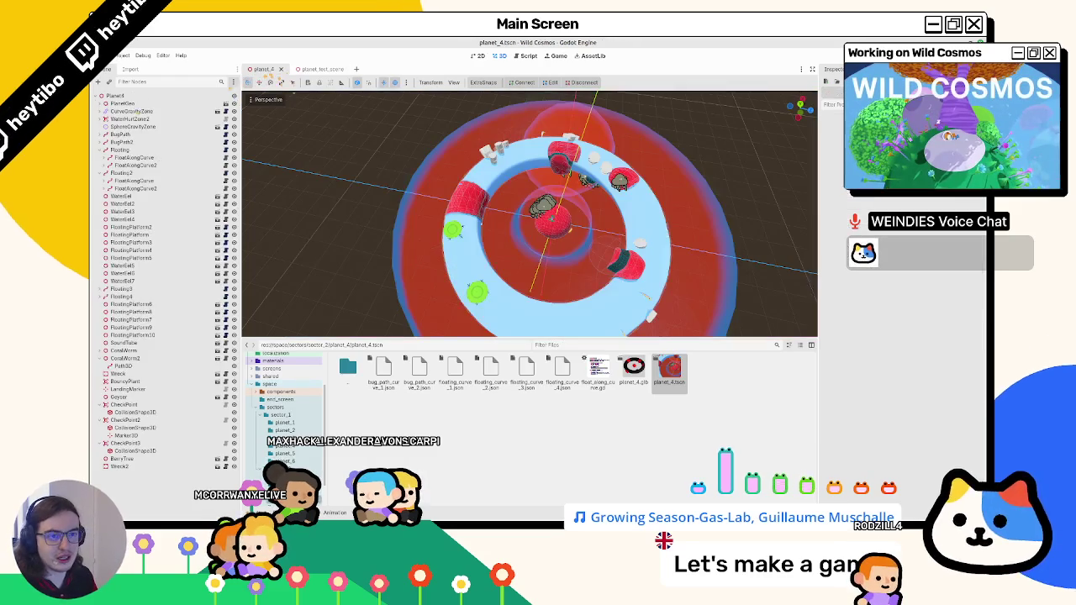
left_click(105, 104)
left_click(172, 111)
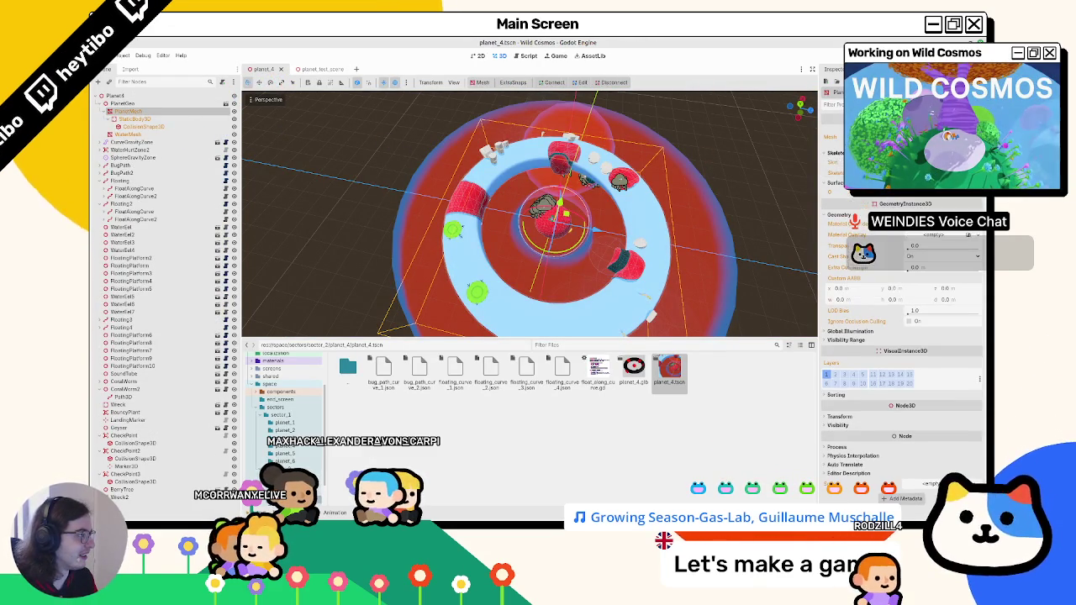
left_click(923, 239)
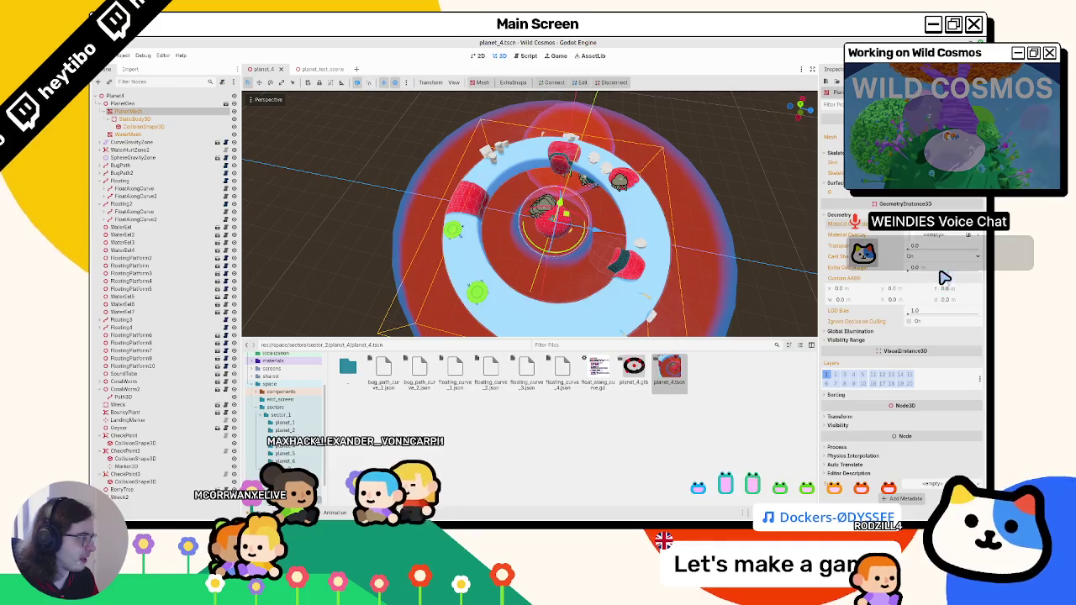
Load the checkered placeholder material onto PlanetMesh, then search 'water' materials for WaterMesh.
left_click(939, 273)
key("Return")
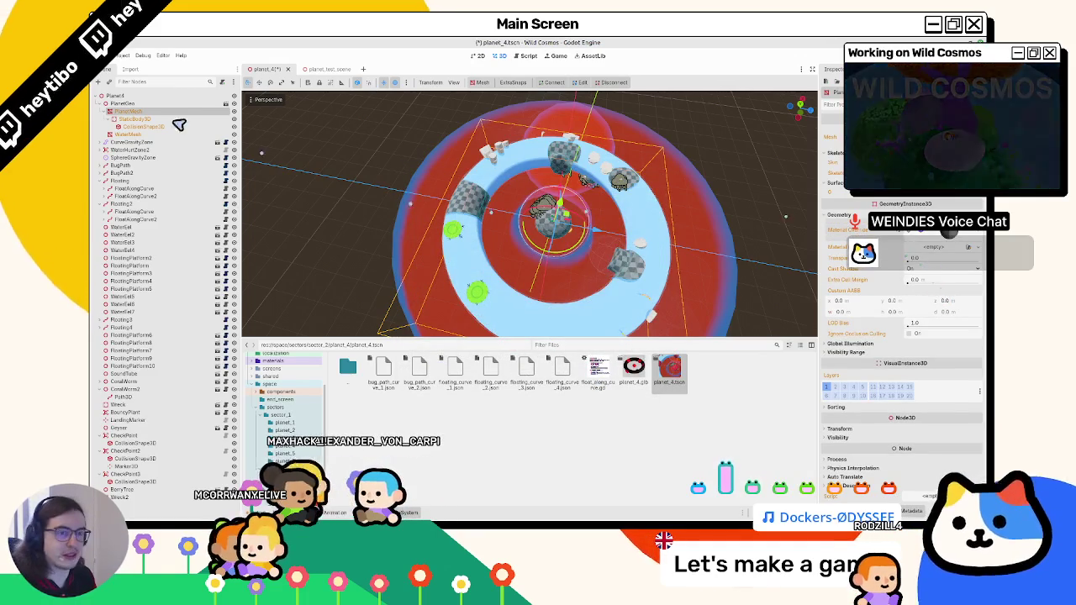
left_click(143, 135)
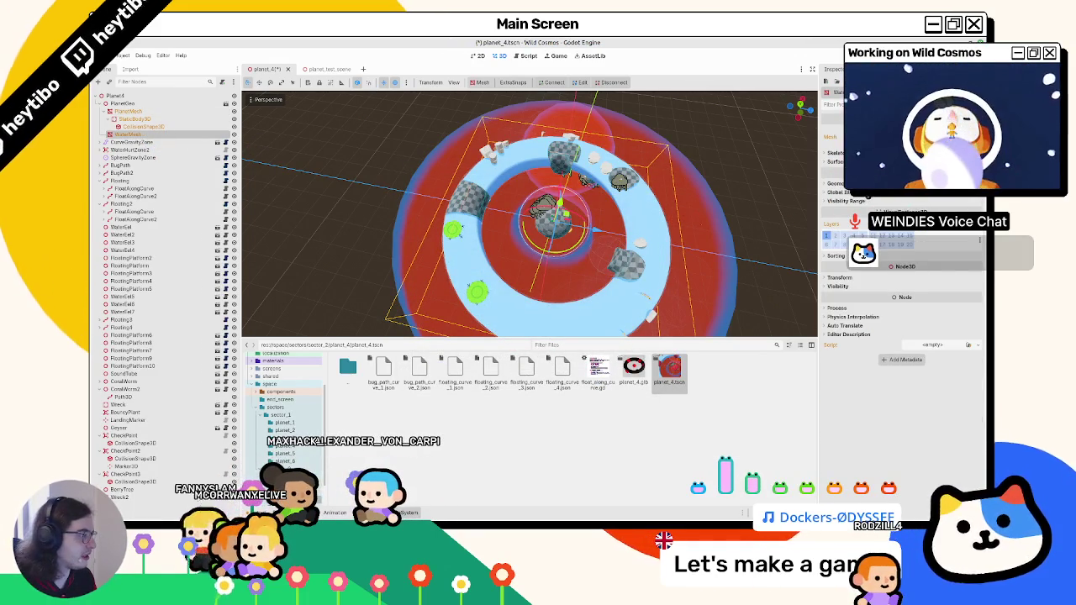
left_click(837, 183)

What you are asked to do: Strip out the pictures and reproduce the remaining material above exactly.

Written reply:
left_click(105, 104)
left_click(172, 111)
left_click(923, 239)
Load the checkered placeholder material onto PlanetMesh, then search 'water' materials for WaterMesh.
left_click(939, 273)
key("Return")
left_click(143, 135)
left_click(837, 183)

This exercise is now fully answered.